Trump's Paris agreement endgame is here
On Nov. 4, the U.S. will have bailed (pretty sure that's the precise diplomatic term) on the Paris climate agreement, but the date's significance depends almost entirely on what happens a day earlier.
Driving the news: Wednesday marks a year since the Trump administration started the one-year countdown required under the pact's rules to formally abandon the deal, though President Trump first announced the plan back in 2017.
Why it matters: If Trump wins Tuesday, pulling out the U.S. — the second-largest greenhouse gas emitter after China — will underscore his reversal of Obama-era international policy and lock it in for years.

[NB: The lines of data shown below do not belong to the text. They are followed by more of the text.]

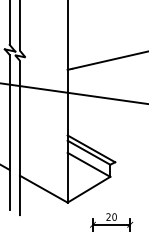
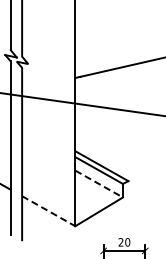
line: (89, 165) -> (99, 184), solid -> dashed
line: (43, 189) -> (48, 211), solid -> dashed

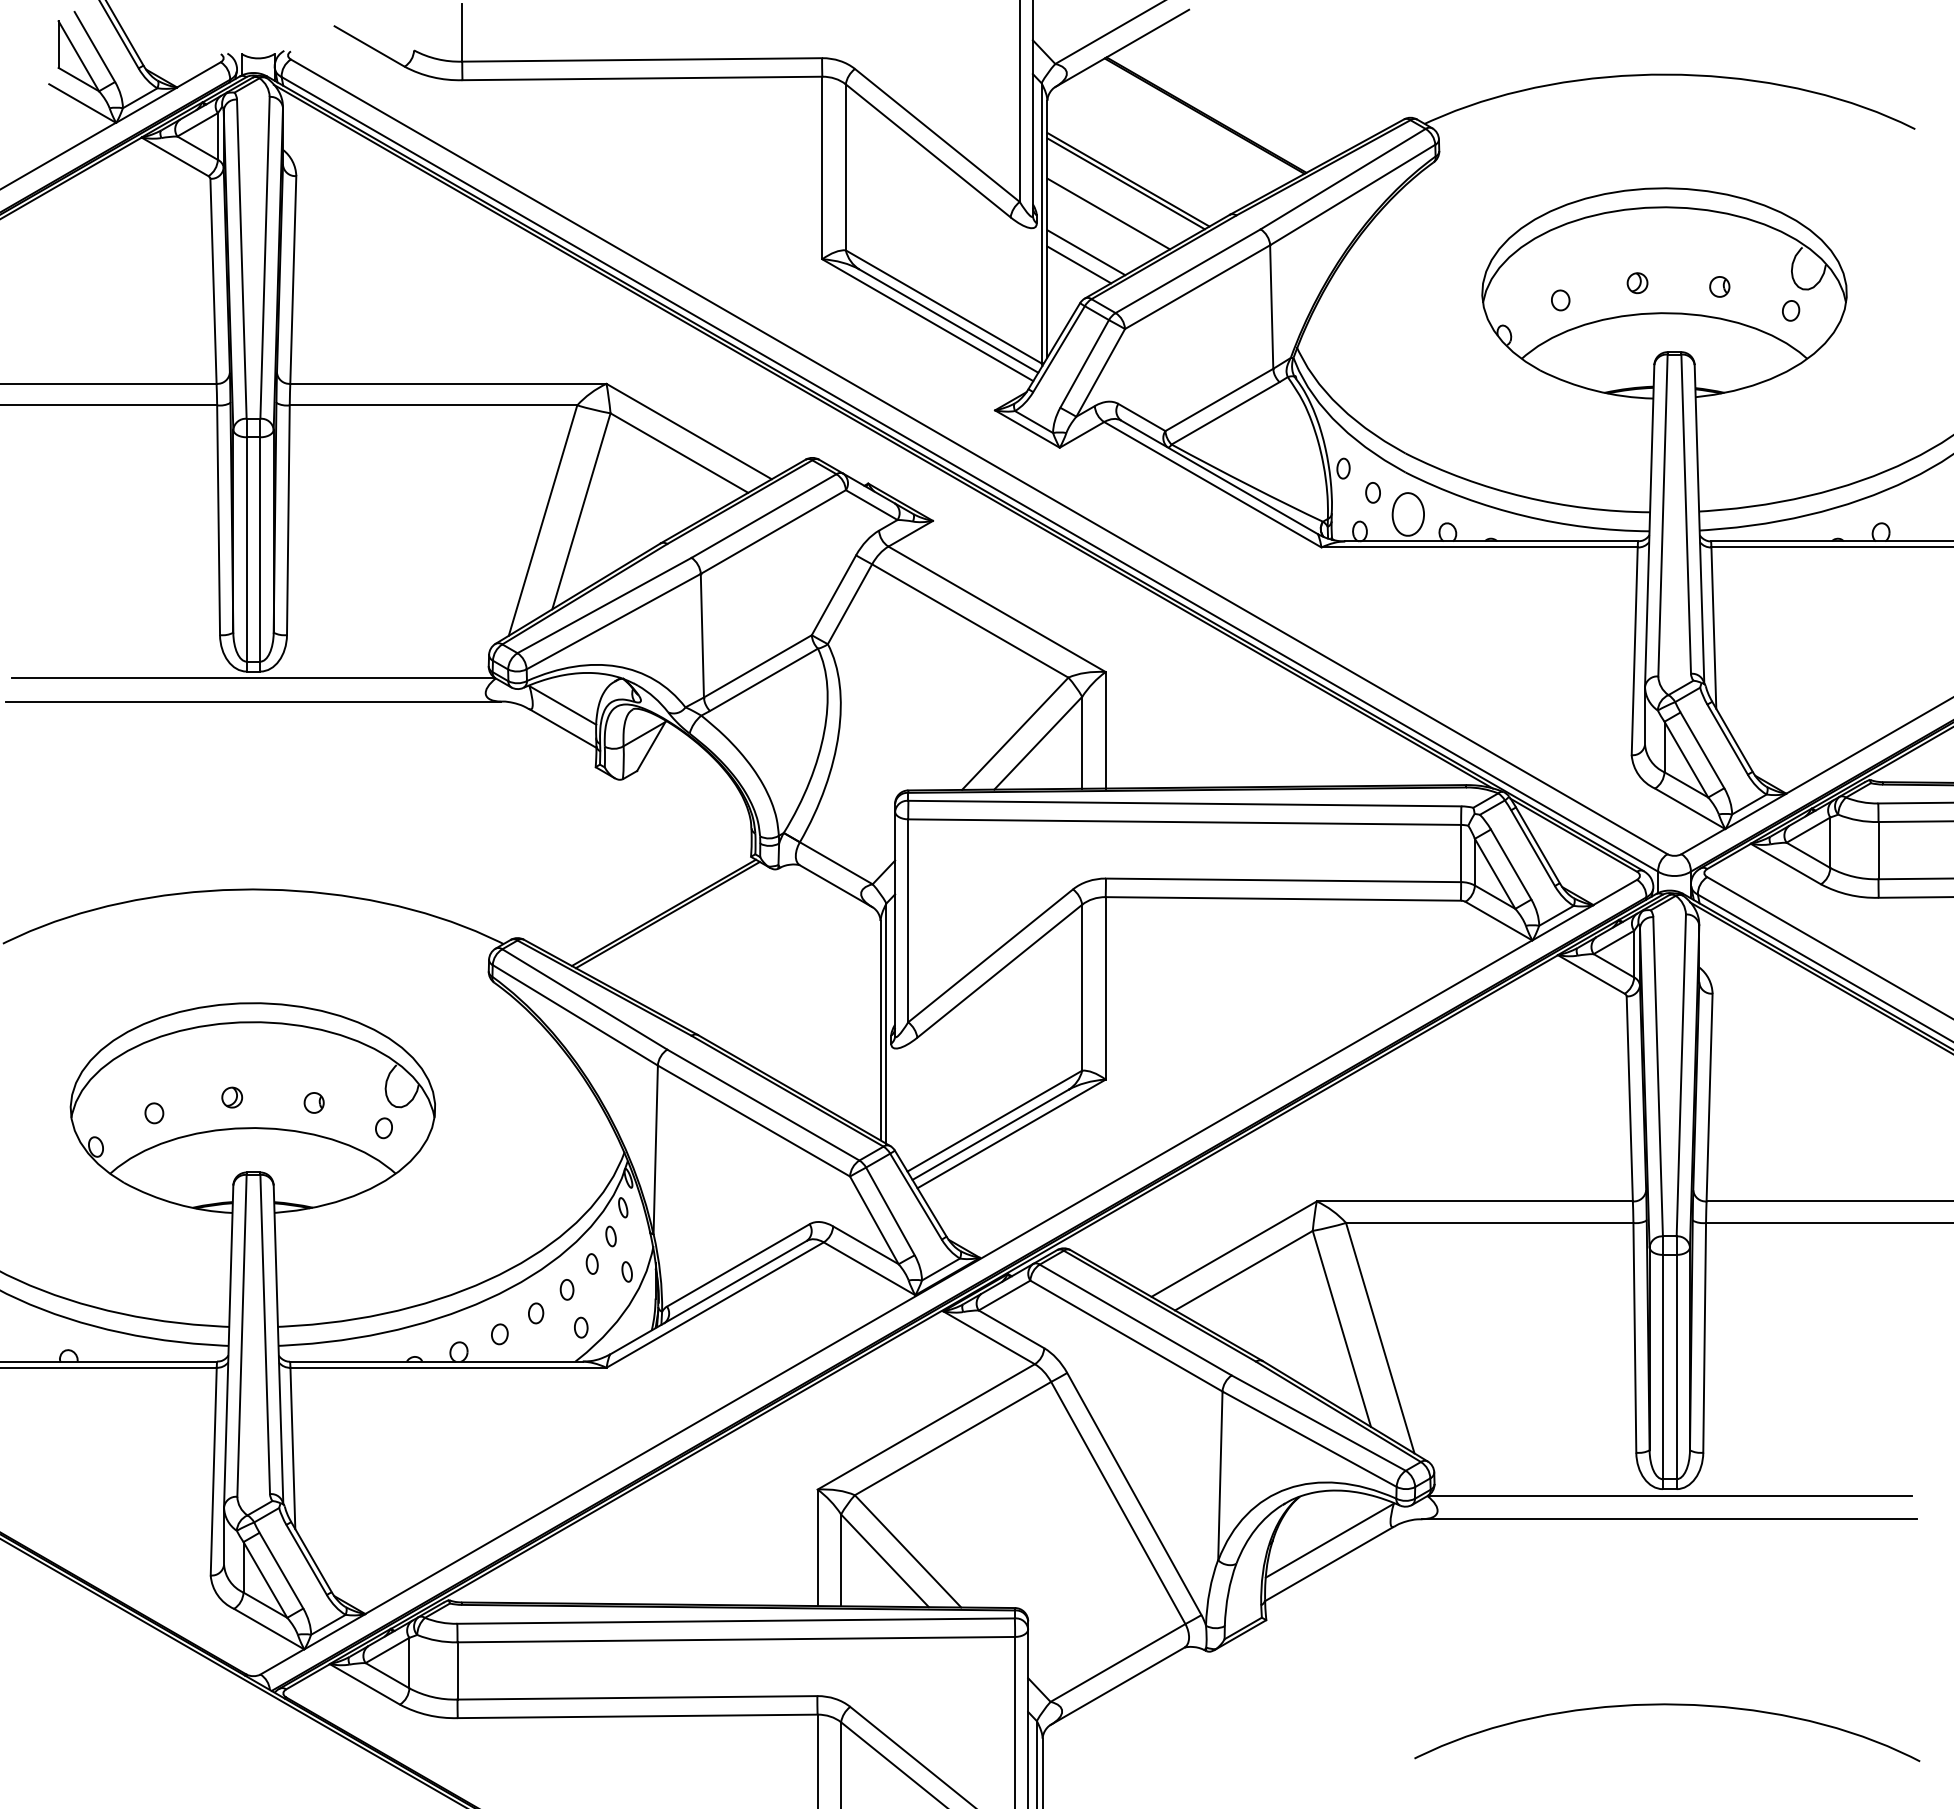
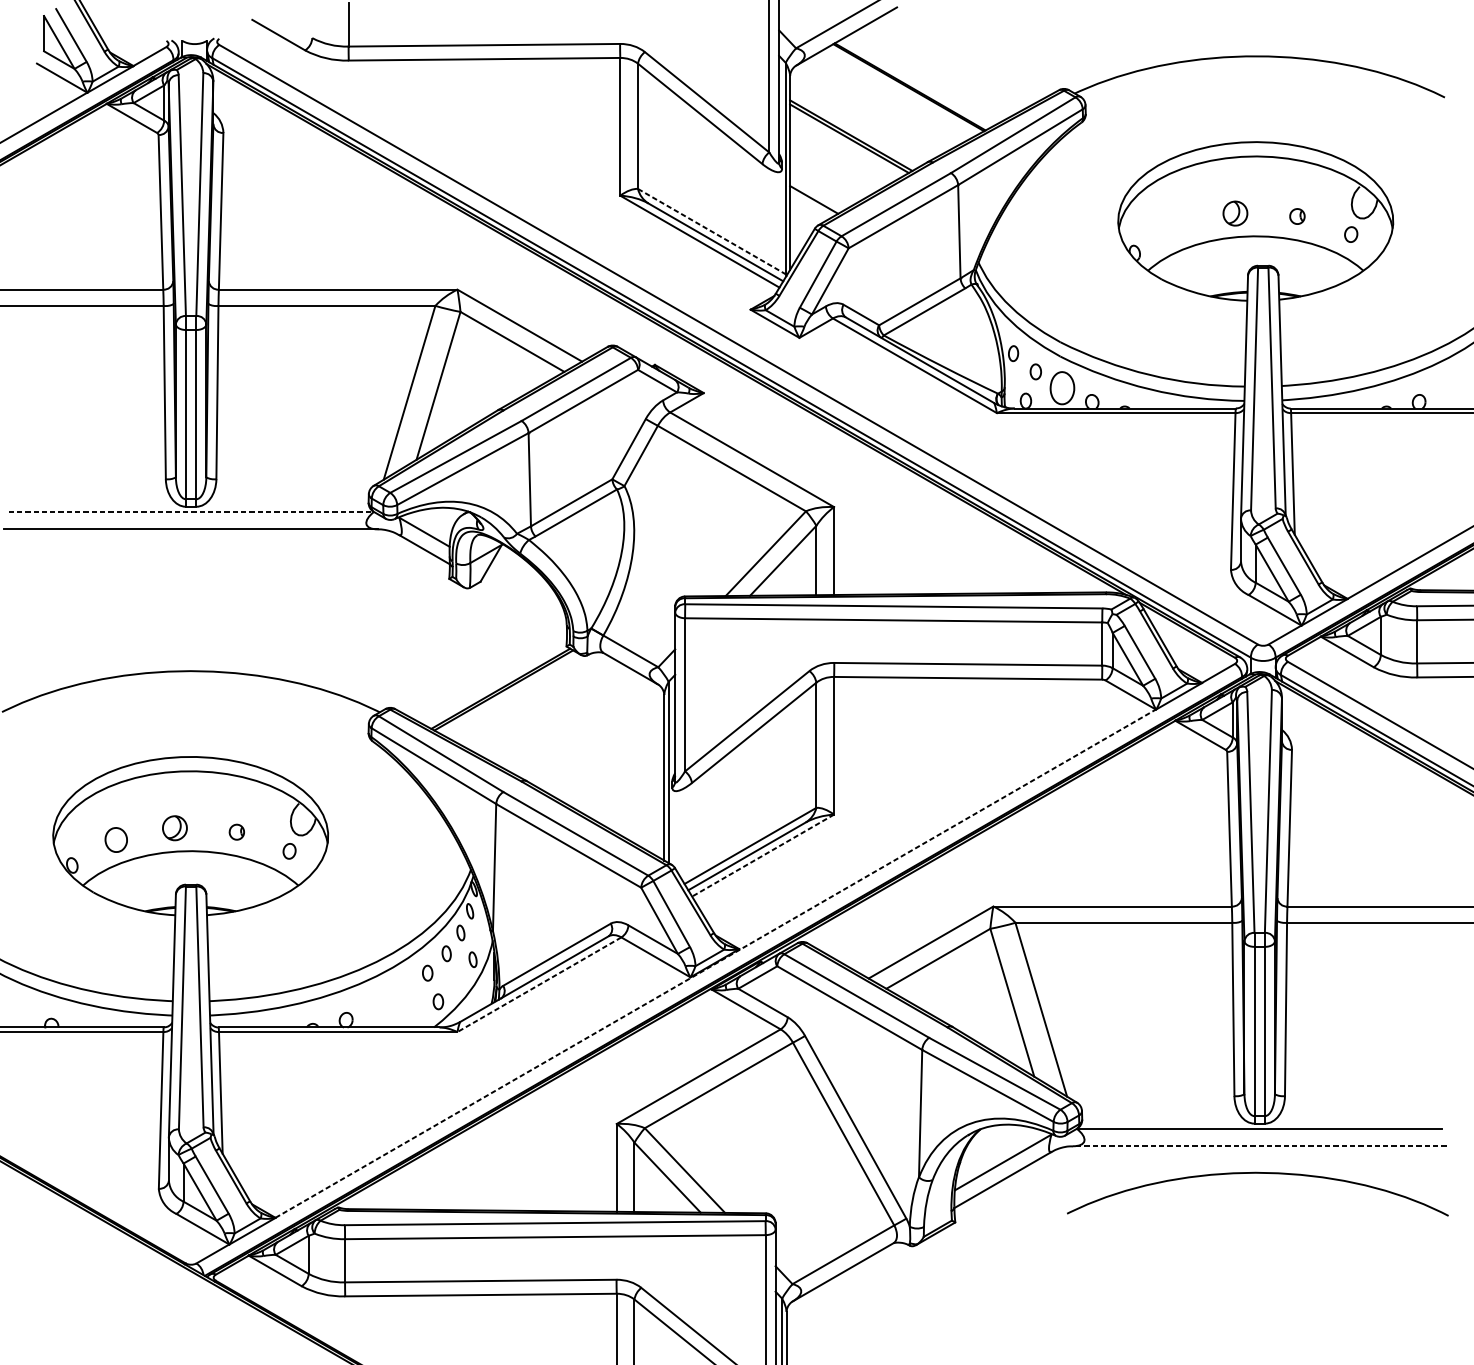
line: (1108, 213) -> (836, 161), removed
line: (1086, 252) -> (819, 190), removed
part: (1637, 283) -> (1235, 213), size x1.6
part: (1560, 300) -> (1177, 226), removed
line: (944, 307) -> (712, 232), solid -> dashed
line: (253, 678) -> (191, 511), solid -> dashed
part: (232, 1097) -> (175, 828), size x1.6
part: (154, 1113) -> (116, 840), size x1.6
line: (1011, 1133) -> (763, 855), solid -> dashed
line: (948, 1277) -> (715, 963), solid -> dashed
line: (714, 1305) -> (538, 985), solid -> dashed
part: (536, 1313) -> (404, 991), removed
part: (499, 1334) -> (376, 1006), removed
line: (1669, 1519) -> (1259, 1146), solid -> dashed
curve: (1667, 1705) -> (1257, 1173), moved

- The effects on other nations are unclear, although lately several of the biggest carbon emitters — notably China and Japan — have actually been setting more aggressive long-term targets.
The big picture: Countries set their own emissions targets under the 2015 deal, but it's a venue for setting global rules around things like monitoring and verifying cuts. And it's a key forum to prod nations to implement policies and provide resources to start changing the global emissions trajectory, which is far off track to meet the deal's temperature-limiting goals.
What we're watching: The election! Joe Biden has vowed to quickly bring the U.S. back into the deal — an agreement that Trump calls unfair to the U.S. even though countries set their own pledges.
- Beyond reverting to the status quo, Biden says he'd look to pressure big emitting nations to go further.
- His plan vows to "fully integrate" climate into foreign, national security and trade policy.
The bottom line: "That election could be a make or break point for international climate policy," scientist Niklas Hohne of the Netherlands' Wageningen University tells the Associated Press.